**Page extract:**
━━━━━━━━━━

986
987
988

I Archived The Entire Subreddit And Coded A Simple Website To Read It (self.TheRedPill)

submitted by dream-hunter

Link: https://theredarchive.xyz/

Preview: https://i.imgur.com/BXXQOke.png & https://i.imgur.com/niDdoEW.png

As a web developer that discovered TRP 1 year ago and is very grateful for the subreddit, I've always wanted to contribute here, but I never knew how, until now. After TRP has been quarantined, I feared it would get banned one day. So I decided to figure out a way to scrape the entire subreddit and have it viewed on a simple website.

I saw TRP's current backup of the subreddit and I wasn't happy with its design and hard-to-use website (and its lack of posts). So I decided to spend 8 hours trying to figure out how to scrape the entire subreddit and then code a website to view the posts as simple as possible.

Features:

  • 160,035 posts from TheRedPill & askTRP & RedPillParenting & RedPillWomen & ThankTRP & becomeaman & altTRP & GEOTRP
  • Comments (+ replies) included
  • TRP's subreddit theme
  • Search through all the posts instantly
  • Lightweight and simple to use website & no ads
  • DDoS protected and secured

Edit: Thank you for the amazing feedback everyone. I just finished scrapping RedPillWomen & RedPillParenting & ThankTRP and added them both to the website. Up to 1.5k posts added.

Edit 2: Almost every single post (around 64k) ever posted on TRP, from all the way back to 2012 till now, can now be viewed on the website.

Edit 3: Option to search through entire archive added; search through titles, posts, authors and even comments.

Edit 4: Every single post from askTRP, becomeaman and RedPillWomen (altTRP + GEOTRP) has been archived; that counts up to 60k posts since 2012. We are now at a total of 160k archived posts!


[–]Modredpillschool[M] [score hidden] stickied comment (5 children)

Thanks. So did we. https://www.forums.red/i/theredpill

We will always welcome more backup points, so thank you for helping out.

Our backup includes 3,176 Posts between TRP and AskTRP. With over 519,619 individual comments.

Counting RPW and ThankTRP, our total archive is 4,573 posts.

Instant search can be found here

In case of emergency we will release the entire database as torrent. FYI.

Forums opening soon with new mobile-friendly design.

[–]ReeZoX 51 points52 points  (3 children)

Really like it!

Only thing I would like is being able to sort/search the results based on the categories (flairs) and then sort that with the most upvoted one's :)

━━━━━━━━━━

**Dataset extract:**

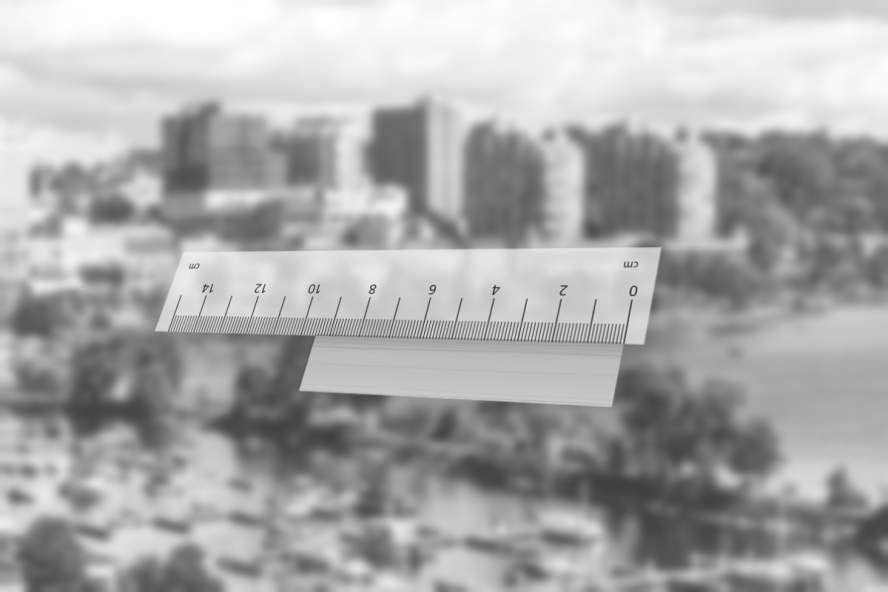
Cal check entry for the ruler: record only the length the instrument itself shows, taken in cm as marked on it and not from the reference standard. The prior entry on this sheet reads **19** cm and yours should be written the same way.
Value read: **9.5** cm
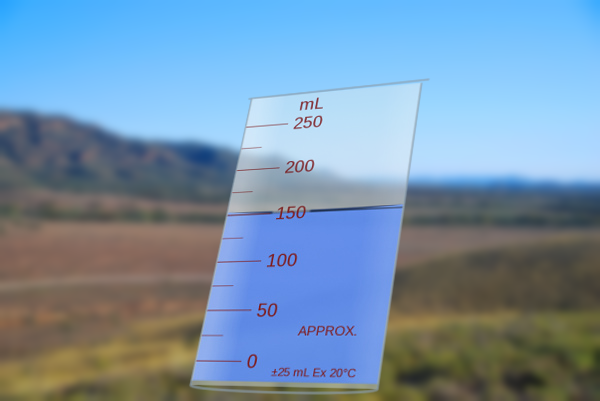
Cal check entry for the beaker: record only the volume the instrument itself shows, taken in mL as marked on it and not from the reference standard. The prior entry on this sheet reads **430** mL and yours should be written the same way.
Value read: **150** mL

━━━━━━━━━━

**Prompt:** From the subreddit-archive thread above, set down everything from "[–]Modredpillschool[M] [score hidden]" down to "is 4,573 posts.", word for word.

**Solution for this problem:**
[–]Modredpillschool[M] [score hidden] stickied comment (5 children)

Thanks. So did we. https://www.forums.red/i/theredpill

We will always welcome more backup points, so thank you for helping out.

Our backup includes 3,176 Posts between TRP and AskTRP. With over 519,619 individual comments.

Counting RPW and ThankTRP, our total archive is 4,573 posts.